» ACTION ITEM
Write out the records below once more, exactly as they stand.

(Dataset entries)
== == ==
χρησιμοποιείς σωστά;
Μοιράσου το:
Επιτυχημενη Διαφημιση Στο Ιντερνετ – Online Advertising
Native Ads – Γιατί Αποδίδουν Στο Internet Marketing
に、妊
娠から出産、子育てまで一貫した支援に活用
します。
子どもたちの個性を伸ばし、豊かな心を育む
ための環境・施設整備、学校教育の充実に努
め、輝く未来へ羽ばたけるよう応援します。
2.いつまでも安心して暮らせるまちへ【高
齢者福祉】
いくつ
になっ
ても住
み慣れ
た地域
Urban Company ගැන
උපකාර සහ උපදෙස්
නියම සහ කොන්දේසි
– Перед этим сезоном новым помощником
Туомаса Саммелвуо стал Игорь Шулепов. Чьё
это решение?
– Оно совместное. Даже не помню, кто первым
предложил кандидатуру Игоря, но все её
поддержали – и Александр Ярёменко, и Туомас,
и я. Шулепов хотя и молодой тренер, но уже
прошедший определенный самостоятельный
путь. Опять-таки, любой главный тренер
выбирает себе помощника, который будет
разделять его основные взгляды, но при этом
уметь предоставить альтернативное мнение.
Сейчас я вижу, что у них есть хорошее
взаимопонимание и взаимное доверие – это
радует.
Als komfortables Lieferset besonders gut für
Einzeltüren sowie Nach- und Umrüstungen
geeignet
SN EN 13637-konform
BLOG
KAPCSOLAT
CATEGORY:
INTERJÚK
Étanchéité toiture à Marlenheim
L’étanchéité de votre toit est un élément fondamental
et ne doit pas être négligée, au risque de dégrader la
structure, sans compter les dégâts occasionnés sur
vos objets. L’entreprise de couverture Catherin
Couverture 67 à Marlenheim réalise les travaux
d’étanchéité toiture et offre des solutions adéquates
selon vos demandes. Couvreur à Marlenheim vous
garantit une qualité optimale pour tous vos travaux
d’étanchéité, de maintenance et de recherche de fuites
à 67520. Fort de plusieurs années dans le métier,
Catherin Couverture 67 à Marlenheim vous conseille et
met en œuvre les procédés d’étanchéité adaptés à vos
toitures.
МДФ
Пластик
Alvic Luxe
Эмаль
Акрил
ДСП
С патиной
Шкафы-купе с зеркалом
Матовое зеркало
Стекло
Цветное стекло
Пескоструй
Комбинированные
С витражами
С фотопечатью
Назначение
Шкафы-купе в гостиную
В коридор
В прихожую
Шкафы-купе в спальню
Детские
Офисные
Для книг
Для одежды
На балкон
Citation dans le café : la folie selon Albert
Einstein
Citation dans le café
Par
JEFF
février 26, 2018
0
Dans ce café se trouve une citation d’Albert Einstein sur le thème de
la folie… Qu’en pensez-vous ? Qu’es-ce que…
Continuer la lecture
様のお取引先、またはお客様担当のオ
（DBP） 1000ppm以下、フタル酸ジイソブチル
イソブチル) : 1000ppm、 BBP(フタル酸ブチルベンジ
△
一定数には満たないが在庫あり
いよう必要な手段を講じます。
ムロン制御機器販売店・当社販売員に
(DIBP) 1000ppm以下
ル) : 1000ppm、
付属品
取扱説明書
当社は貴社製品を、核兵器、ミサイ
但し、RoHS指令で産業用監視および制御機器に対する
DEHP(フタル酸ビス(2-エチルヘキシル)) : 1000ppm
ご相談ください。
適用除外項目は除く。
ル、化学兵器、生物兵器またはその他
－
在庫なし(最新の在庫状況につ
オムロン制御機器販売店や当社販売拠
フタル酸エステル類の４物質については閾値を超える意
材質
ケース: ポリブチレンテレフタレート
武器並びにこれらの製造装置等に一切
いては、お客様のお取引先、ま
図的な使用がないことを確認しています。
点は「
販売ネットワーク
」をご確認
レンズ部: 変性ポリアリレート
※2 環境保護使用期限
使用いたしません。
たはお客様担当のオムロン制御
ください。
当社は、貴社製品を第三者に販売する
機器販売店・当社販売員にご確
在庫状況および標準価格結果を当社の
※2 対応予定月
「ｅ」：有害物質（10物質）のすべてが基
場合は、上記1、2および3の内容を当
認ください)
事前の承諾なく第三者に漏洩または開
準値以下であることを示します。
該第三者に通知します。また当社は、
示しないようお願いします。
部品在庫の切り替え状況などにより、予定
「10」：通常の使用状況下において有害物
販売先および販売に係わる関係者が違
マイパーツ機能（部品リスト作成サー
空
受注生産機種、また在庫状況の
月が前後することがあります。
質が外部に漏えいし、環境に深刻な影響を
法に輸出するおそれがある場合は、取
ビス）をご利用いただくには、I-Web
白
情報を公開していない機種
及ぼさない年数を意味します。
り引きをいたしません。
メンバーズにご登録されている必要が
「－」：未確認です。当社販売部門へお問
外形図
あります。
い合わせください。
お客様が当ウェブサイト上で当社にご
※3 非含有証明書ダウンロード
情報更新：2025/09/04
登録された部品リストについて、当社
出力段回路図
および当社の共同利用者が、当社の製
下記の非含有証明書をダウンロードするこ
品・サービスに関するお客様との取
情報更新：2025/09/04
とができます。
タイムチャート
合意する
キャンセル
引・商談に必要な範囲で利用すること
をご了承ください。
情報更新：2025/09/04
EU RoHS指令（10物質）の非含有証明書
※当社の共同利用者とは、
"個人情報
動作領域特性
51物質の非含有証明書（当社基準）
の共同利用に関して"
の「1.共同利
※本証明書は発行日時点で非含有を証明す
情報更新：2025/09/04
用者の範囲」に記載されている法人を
== == ==
» ANSWER BOX
χρησιμοποιείς σωστά;
Μοιράσου το:
Επιτυχημενη Διαφημιση Στο Ιντερνετ – Online Advertising
Native Ads – Γιατί Αποδίδουν Στο Internet Marketing
に、妊
娠から出産、子育てまで一貫した支援に活用
します。
子どもたちの個性を伸ばし、豊かな心を育む
ための環境・施設整備、学校教育の充実に努
め、輝く未来へ羽ばたけるよう応援します。
2.いつまでも安心して暮らせるまちへ【高
齢者福祉】
いくつ
になっ
ても住
み慣れ
た地域
Urban Company ගැන
උපකාර සහ උපදෙස්
නියම සහ කොන්දේසි
– Перед этим сезоном новым помощником
Туомаса Саммелвуо стал Игорь Шулепов. Чьё
это решение?
– Оно совместное. Даже не помню, кто первым
предложил кандидатуру Игоря, но все её
поддержали – и Александр Ярёменко, и Туомас,
и я. Шулепов хотя и молодой тренер, но уже
прошедший определенный самостоятельный
путь. Опять-таки, любой главный тренер
выбирает себе помощника, который будет
разделять его основные взгляды, но при этом
уметь предоставить альтернативное мнение.
Сейчас я вижу, что у них есть хорошее
взаимопонимание и взаимное доверие – это
радует.
Als komfortables Lieferset besonders gut für
Einzeltüren sowie Nach- und Umrüstungen
geeignet
SN EN 13637-konform
BLOG
KAPCSOLAT
CATEGORY:
INTERJÚK
Étanchéité toiture à Marlenheim
L’étanchéité de votre toit est un élément fondamental
et ne doit pas être négligée, au risque de dégrader la
structure, sans compter les dégâts occasionnés sur
vos objets. L’entreprise de couverture Catherin
Couverture 67 à Marlenheim réalise les travaux
d’étanchéité toiture et offre des solutions adéquates
selon vos demandes. Couvreur à Marlenheim vous
garantit une qualité optimale pour tous vos travaux
d’étanchéité, de maintenance et de recherche de fuites
à 67520. Fort de plusieurs années dans le métier,
Catherin Couverture 67 à Marlenheim vous conseille et
met en œuvre les procédés d’étanchéité adaptés à vos
toitures.
МДФ
Пластик
Alvic Luxe
Эмаль
Акрил
ДСП
С патиной
Шкафы-купе с зеркалом
Матовое зеркало
Стекло
Цветное стекло
Пескоструй
Комбинированные
С витражами
С фотопечатью
Назначение
Шкафы-купе в гостиную
В коридор
В прихожую
Шкафы-купе в спальню
Детские
Офисные
Для книг
Для одежды
На балкон
Citation dans le café : la folie selon Albert
Einstein
Citation dans le café
Par
JEFF
février 26, 2018
0
Dans ce café se trouve une citation d’Albert Einstein sur le thème de
la folie… Qu’en pensez-vous ? Qu’es-ce que…
Continuer la lecture
様のお取引先、またはお客様担当のオ
（DBP） 1000ppm以下、フタル酸ジイソブチル
イソブチル) : 1000ppm、 BBP(フタル酸ブチルベンジ
△
一定数には満たないが在庫あり
いよう必要な手段を講じます。
ムロン制御機器販売店・当社販売員に
(DIBP) 1000ppm以下
ル) : 1000ppm、
付属品
取扱説明書
当社は貴社製品を、核兵器、ミサイ
但し、RoHS指令で産業用監視および制御機器に対する
DEHP(フタル酸ビス(2-エチルヘキシル)) : 1000ppm
ご相談ください。
適用除外項目は除く。
ル、化学兵器、生物兵器またはその他
－
在庫なし(最新の在庫状況につ
オムロン制御機器販売店や当社販売拠
フタル酸エステル類の４物質については閾値を超える意
材質
ケース: ポリブチレンテレフタレート
武器並びにこれらの製造装置等に一切
いては、お客様のお取引先、ま
図的な使用がないことを確認しています。
点は「
販売ネットワーク
」をご確認
レンズ部: 変性ポリアリレート
※2 環境保護使用期限
使用いたしません。
たはお客様担当のオムロン制御
ください。
当社は、貴社製品を第三者に販売する
機器販売店・当社販売員にご確
在庫状況および標準価格結果を当社の
※2 対応予定月
「ｅ」：有害物質（10物質）のすべてが基
場合は、上記1、2および3の内容を当
認ください)
事前の承諾なく第三者に漏洩または開
準値以下であることを示します。
該第三者に通知します。また当社は、
示しないようお願いします。
部品在庫の切り替え状況などにより、予定
「10」：通常の使用状況下において有害物
販売先および販売に係わる関係者が違
マイパーツ機能（部品リスト作成サー
空
受注生産機種、また在庫状況の
月が前後することがあります。
質が外部に漏えいし、環境に深刻な影響を
法に輸出するおそれがある場合は、取
ビス）をご利用いただくには、I-Web
白
情報を公開していない機種
及ぼさない年数を意味します。
り引きをいたしません。
メンバーズにご登録されている必要が
「－」：未確認です。当社販売部門へお問
外形図
あります。
い合わせください。
お客様が当ウェブサイト上で当社にご
※3 非含有証明書ダウンロード
情報更新：2025/09/04
登録された部品リストについて、当社
出力段回路図
および当社の共同利用者が、当社の製
下記の非含有証明書をダウンロードするこ
品・サービスに関するお客様との取
情報更新：2025/09/04
とができます。
タイムチャート
合意する
キャンセル
引・商談に必要な範囲で利用すること
をご了承ください。
情報更新：2025/09/04
EU RoHS指令（10物質）の非含有証明書
※当社の共同利用者とは、
"個人情報
動作領域特性
51物質の非含有証明書（当社基準）
の共同利用に関して"
の「1.共同利
※本証明書は発行日時点で非含有を証明す
情報更新：2025/09/04
用者の範囲」に記載されている法人を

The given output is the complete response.